PROBLEM TO WORK ON: From the records below, return word for word every line between the line holding "Check: Water meter" and the line holding "Measurement: 4453.3 gal", inclusive, leaving out any pictures.

RECORDS FOR THIS TASK:
>>>

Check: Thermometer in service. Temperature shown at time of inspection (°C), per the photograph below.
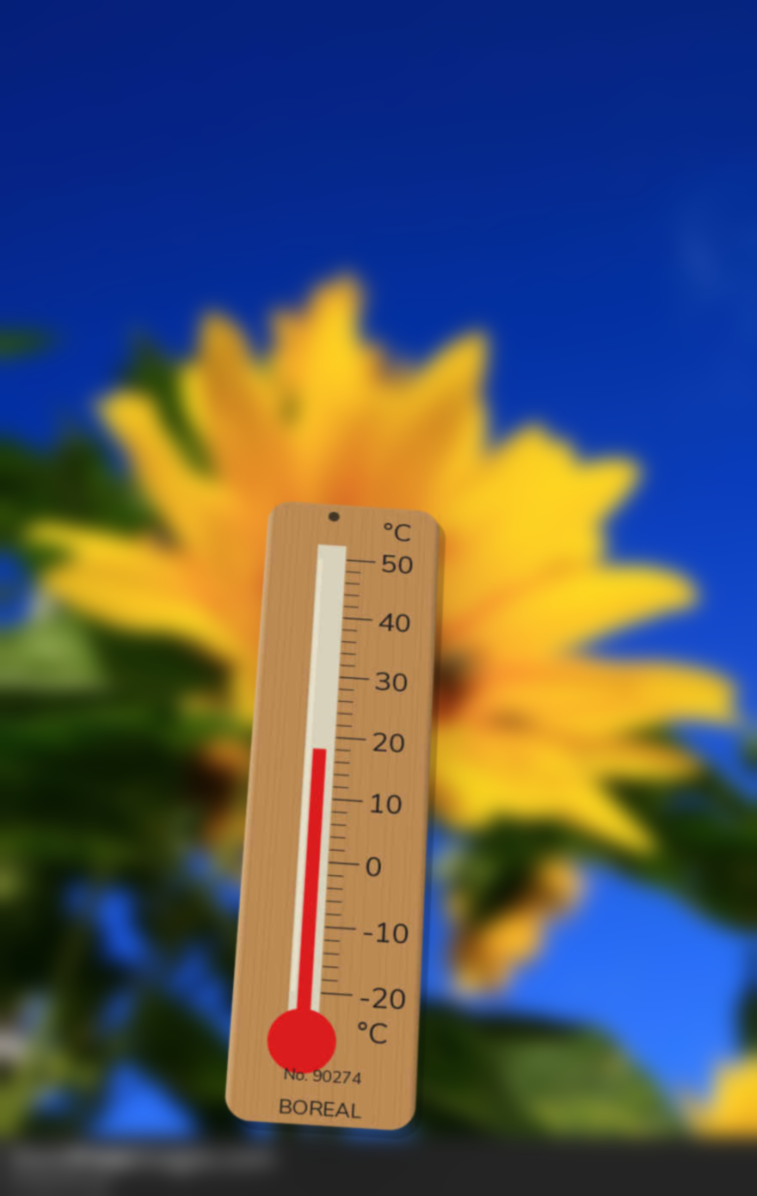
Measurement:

<<<
>>>

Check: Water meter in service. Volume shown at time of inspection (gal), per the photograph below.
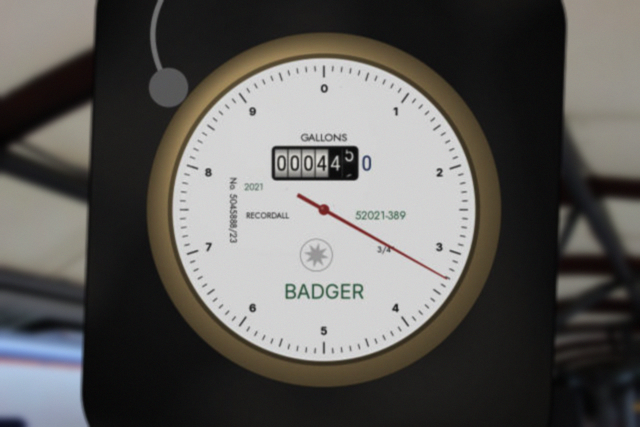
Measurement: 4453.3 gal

<<<
>>>

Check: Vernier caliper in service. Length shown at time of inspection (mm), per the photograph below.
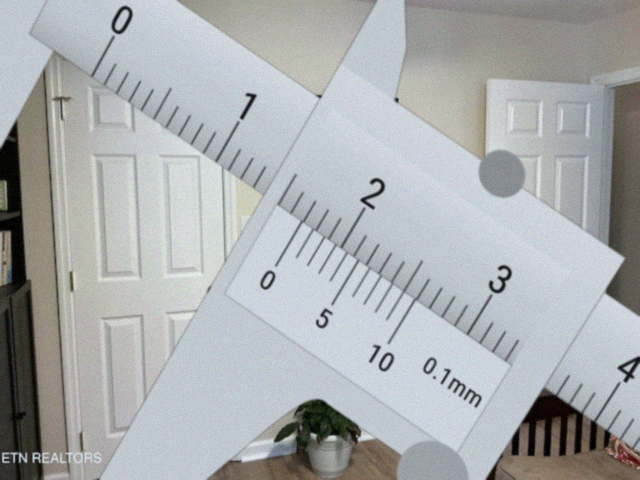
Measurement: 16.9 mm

<<<

RESPONSE TO THE TASK:
Check: Water meter in service. Volume shown at time of inspection (gal), per the photograph below.
Measurement: 4453.3 gal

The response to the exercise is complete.